The symbiotic relationship between the Hindi language press and the Ramjanmabhoomi movement, each feeding off the other, has been much documented. Today’s front pages, the day after the Supreme Court delivered its verdict, shines a mirror on it.
As opposed to the safe, anodyne headlines of English newspapers, which for the most part are sober, balanced and responsible, the Hindi papers are, generally speaking, more triumphalist in their interpretation and presentation.
Only The Telegraph, Calcutta, goes out of its way to editorialise the Supreme Court judgment, but the front pages of most English newspapers, on the whole, underline the “disconnect” between so-called “liberal” and “conservative” media, a division the BJP exploited to the hilt before it succeeded in appropriating that space too.
Equally, there is a marked difference between the coverage of the Hindi press and the south Indian languages.
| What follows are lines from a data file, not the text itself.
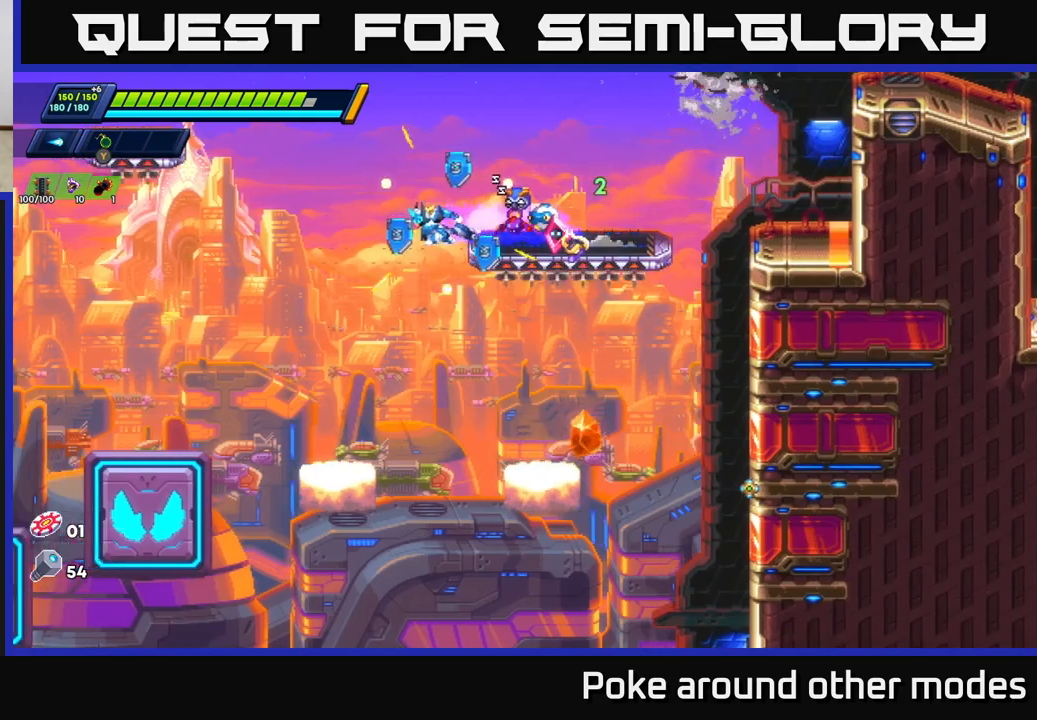
{"buttons": [], "left_stick": "center", "right_stick": "down", "events": [[217, "right_stick", "center"], [267, "left_stick", "center"], [483, "right_stick", "down"]]}
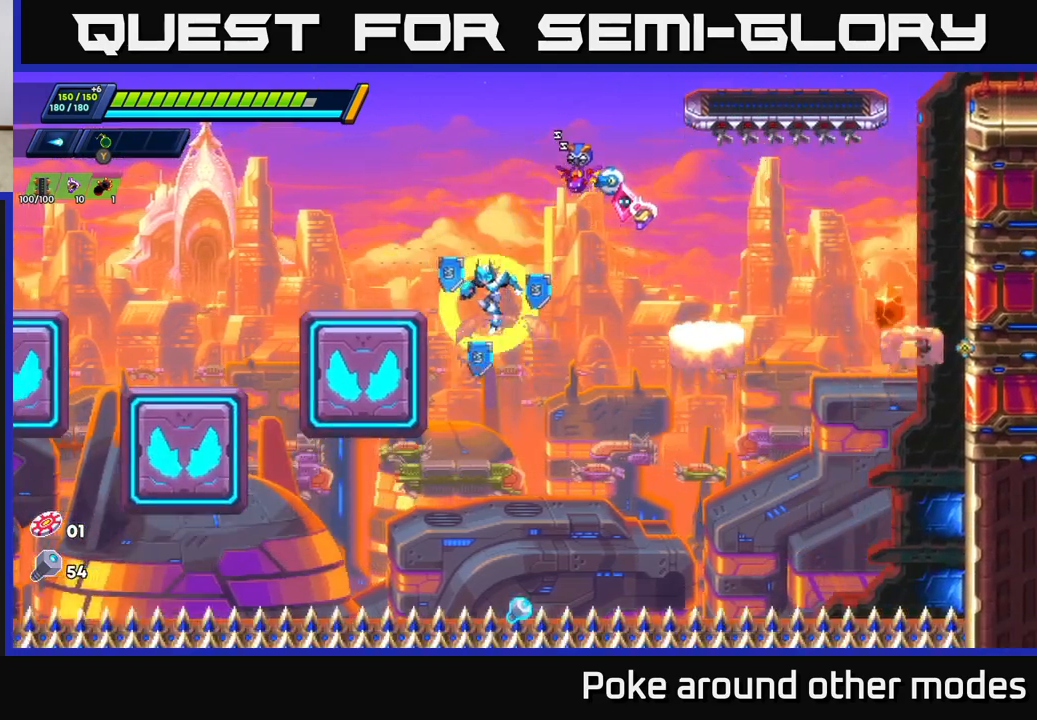
{"buttons": [], "left_stick": "right", "right_stick": "center", "events": [[267, "right_stick", "center"], [300, "left_stick", "up-left"], [317, "A", "down"], [333, "R2", "down"], [450, "R2", "up"], [467, "A", "up"], [483, "left_stick", "right"]]}
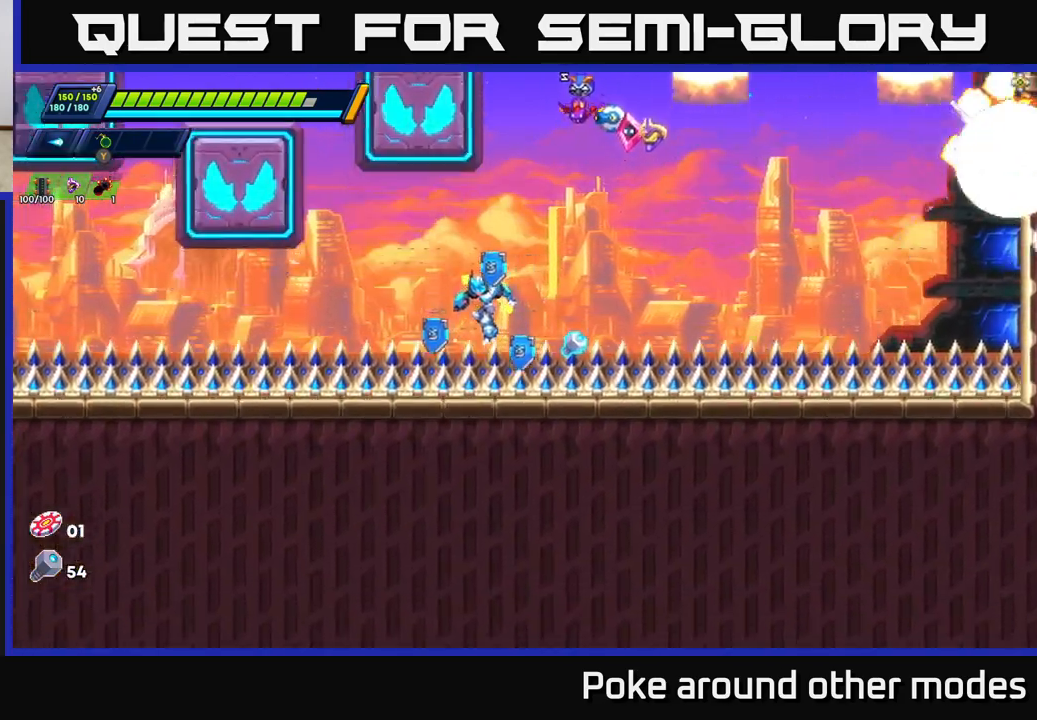
{"buttons": ["A", "R2"], "left_stick": "right", "right_stick": "center", "events": [[250, "R2", "down"], [467, "A", "down"]]}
Within the South, there are clear and sharp differences between the Kannada and Telugu media, where the sangh parivar has managed to make inroads, and the Tamil and Malayalam media, which remains largely out of bounds.
Dainik Jagran, the large circulation Hindi daily whose growth in circulation was concomitant with the Ram Janmabhoomi movement, leads the charge with a gung-ho front page which removes the distinction between a newspaper and a pamphlet.
Dainik Bhaskar, not too far behind in its commitment to the Hindutva cause, and Hindustan, from the Hindustan Times group, and Navbharat Times from the Times group, are more sober, but not by very much.
The real surprises, though, are Rajasthan Patrika, which has often found itself in the crosshairs with BJP on matters commercial, and Prabhat Khabar, the latter edited by Harivansh till he became the deputy chairman of the Rajya Sabha.
In the peninsular South, where the homelessness of Lord Ram has been less of a concern in the minds of voters, the emerging faultlines can be clearly seen between the Kannada media and the other three languages.
Hosa Digantha (above), a full-fledged sangh operation, has a 32-page special issue in two sections, with a “Jai Shri Ram” headline leaving little doubt why Karnataka has increasingly been an exception in the south in welcoming BJP.
Barring Praja Vani, from the Deccan Herald group, all the Kannada broadsheets look and sound identical in their lead headlines.
The Telugu daily Eenadu, a key player in the emergence of a non-Congress opposition in the mid-1980s, calls the SC judgment “Sri Rama Pattabhishekham”, and Sakshi, owned by the state’s Christian chief minister Y.S. Jagan Mohan Reddy, plays up the inter-religious bonhomie heralding the verdict.
It is only in the Tamil and Malayalam newspapers that the front-page accent is less on the “bhavya mandir” and more on the nitty gritty of the court order.